本書のタイトルである「学歴を超えるキャリア」を創造するには、履歴書上の「学歴」を通過点として、未来に向かって学び続ける必要がある。

前章から幾度となく紹介しているが、大学を2年で中退した彼の最終学歴は「高校卒」である。しかし彼は"時価総額世界一の大企業"の本部長として主要事業をリードする立場であり、彼のチームには東大、早慶をはじめ国内外の一流大学を卒業した、いわゆる"高学歴者"がずらりと名を連ねている。
そのような環境下で氏が現在の立場に上り詰めることができた理由は、彼が「学び続ける」ことで「学歴を超えるキャリア」を築き上げてきたからに他ならないだろう。

日々の業務に忙しい社会人にとって、少ない余暇時間を自己研鑽に充てるのは容易でないかもしれない。また、ゼミや研究、アルバイトなどを行いながら就職活動を行っている学生も、自由に使える時間は多くはないだろう。

しかし、「学び」は未来の自分への「投資」でもある。学歴を超えるキャリアを創造したいと考えるのであれば、学び続ける姿勢は尚更重要なのである。

マイクロソフトが大切にする価値観


今回のインタビューで、河田氏は幾度となく「グロースマインドセット」という言葉を口にした。

"Growth Mindset" とは、スタンフォード大学のキャロル・デュエック教授が提唱した、「人の能力は固定されたものではなく、経験や努力によって伸ばすことができる。」という発達心理学の理論である。

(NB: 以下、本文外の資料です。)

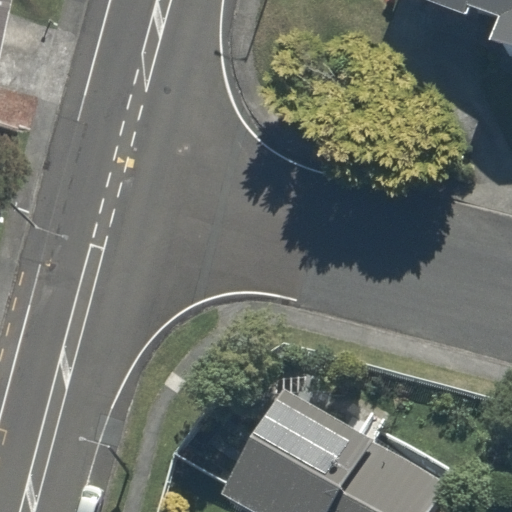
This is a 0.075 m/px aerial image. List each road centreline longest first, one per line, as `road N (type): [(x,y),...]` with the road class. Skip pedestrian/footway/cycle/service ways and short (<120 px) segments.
road 1 (residential): [(114,183),(511,291)]
road 2 (tertiary): [(114,183),(27,511)]
road 3 (tertiary): [(165,0),(114,183)]
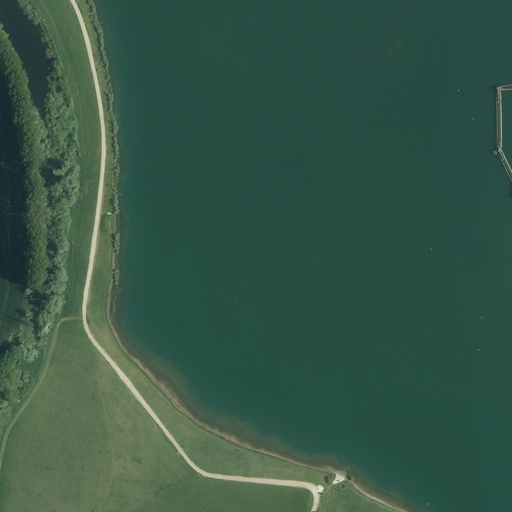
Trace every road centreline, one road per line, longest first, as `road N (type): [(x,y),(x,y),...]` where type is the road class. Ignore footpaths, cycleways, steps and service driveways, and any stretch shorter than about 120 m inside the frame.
road 1 (track): [(0,453),(6,427),(42,368),(71,223)]
road 2 (track): [(72,0),(91,56),(103,160)]
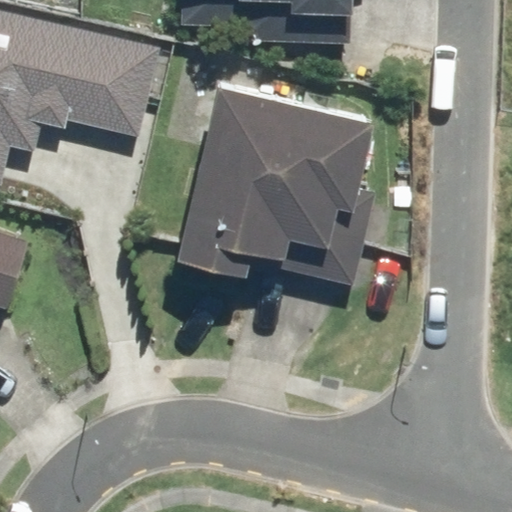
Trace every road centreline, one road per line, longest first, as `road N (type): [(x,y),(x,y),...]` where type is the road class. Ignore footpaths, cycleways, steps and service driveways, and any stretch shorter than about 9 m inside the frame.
road 1 (residential): [(453,0),(433,486)]
road 2 (residential): [(45,511),(93,453),(176,418),(433,486)]
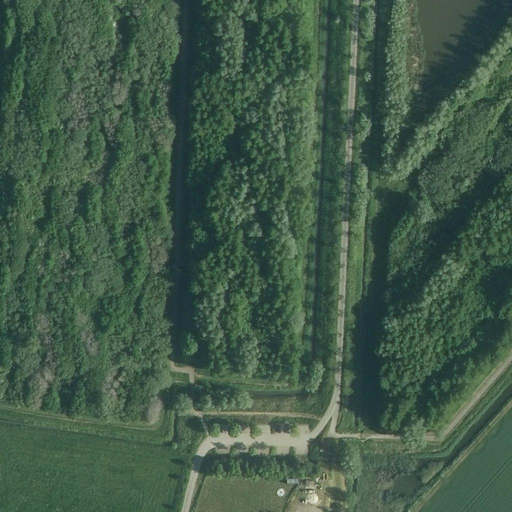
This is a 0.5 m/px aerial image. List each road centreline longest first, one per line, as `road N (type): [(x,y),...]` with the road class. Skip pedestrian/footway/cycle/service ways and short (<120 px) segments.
road 1 (track): [(334,404),(355,0)]
road 2 (track): [(0,412),(152,434),(171,368)]
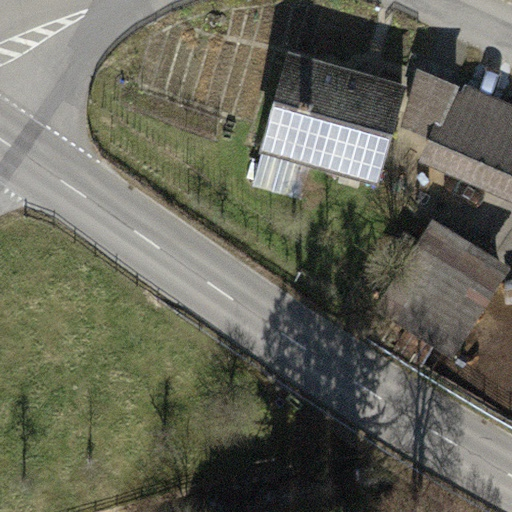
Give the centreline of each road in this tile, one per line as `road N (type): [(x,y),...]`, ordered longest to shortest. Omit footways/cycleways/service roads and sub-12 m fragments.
road 1 (secondary): [(0,135),(467,436)]
road 2 (residential): [(0,65),(49,32),(148,0)]
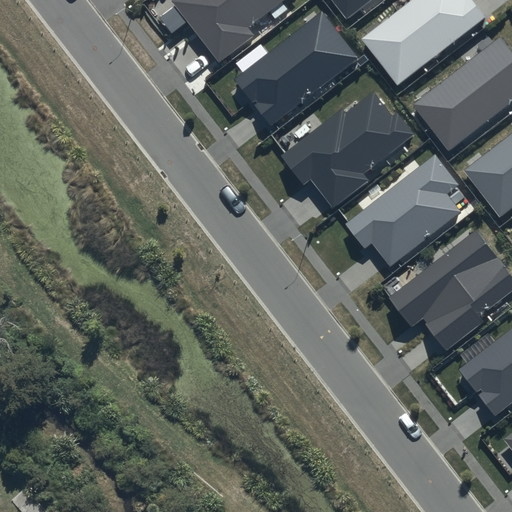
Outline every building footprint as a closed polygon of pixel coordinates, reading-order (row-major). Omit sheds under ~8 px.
[(284,0),(171,0),(170,1),(218,62),(254,35),(249,28),(284,0)] [(371,0),(331,0),(347,19),(371,0)] [(485,16),(472,0),(410,0),(360,39),(397,85),(485,16)] [(321,11),(233,78),(270,126),(358,58),(321,11)] [(511,101),(511,51),(500,37),(412,105),(448,151),(511,101)] [(342,109),(281,156),(303,186),(310,180),(333,209),(370,181),(363,172),(412,135),(397,115),(392,119),(373,93),(346,114),(342,109)] [(511,206),(511,132),(463,170),(499,217),(511,206)] [(435,156),(345,225),(364,249),(372,244),(390,267),(462,213),(446,193),(457,185),(435,156)] [(511,277),(476,230),(389,297),(411,326),(421,318),(446,351),(484,321),(480,315),(511,290),(511,277)] [(511,327),(458,369),(495,416),(511,402),(511,327)] [(511,431),(503,439),(511,450),(511,431)]
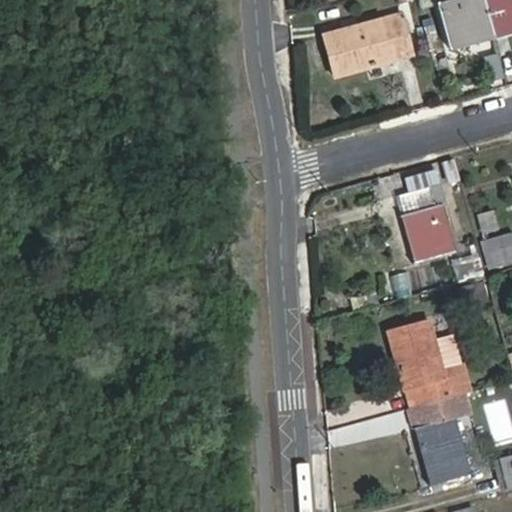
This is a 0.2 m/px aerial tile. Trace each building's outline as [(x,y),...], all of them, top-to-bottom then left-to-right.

マイクロソフト社の現CEO兼会長であるサティア・ナデラ氏は、2014年のCEO着任以降、「クラウドファースト・モバイルファースト」の戦略展開など、ビジネスモデルの大幅な変革を行うことで、業績が停滞していた同社を"時価総額世界一の大企業"に成長させてきたが、彼が最初に手掛けたのは「組織文化の改革」であった。

ナデラ氏はこの文化を社内に取り入れ、「何でも知っている文化(know it all)」ではなく「何でも学ぶ文化(learn it all)」を目指した。彼自身が率先してこれまでの学びを振り返り、社内に共有することで、社員一人一人が「学び続ける」風土を醸成してきた。その結果、長期にわたり持続的に成長できる組織を築き上げてきたのだ。

彼はマイクロソフト社の急成長の礎とも言える企業文化 "Growth Mindset" に心から共感しており、行動指針として大切に取り入れている。また、ブログへの執筆やセミナーなどを通じて社内外への啓蒙活動も行っているのだが、これらの詳細については、第4章で詳しく述べることにする。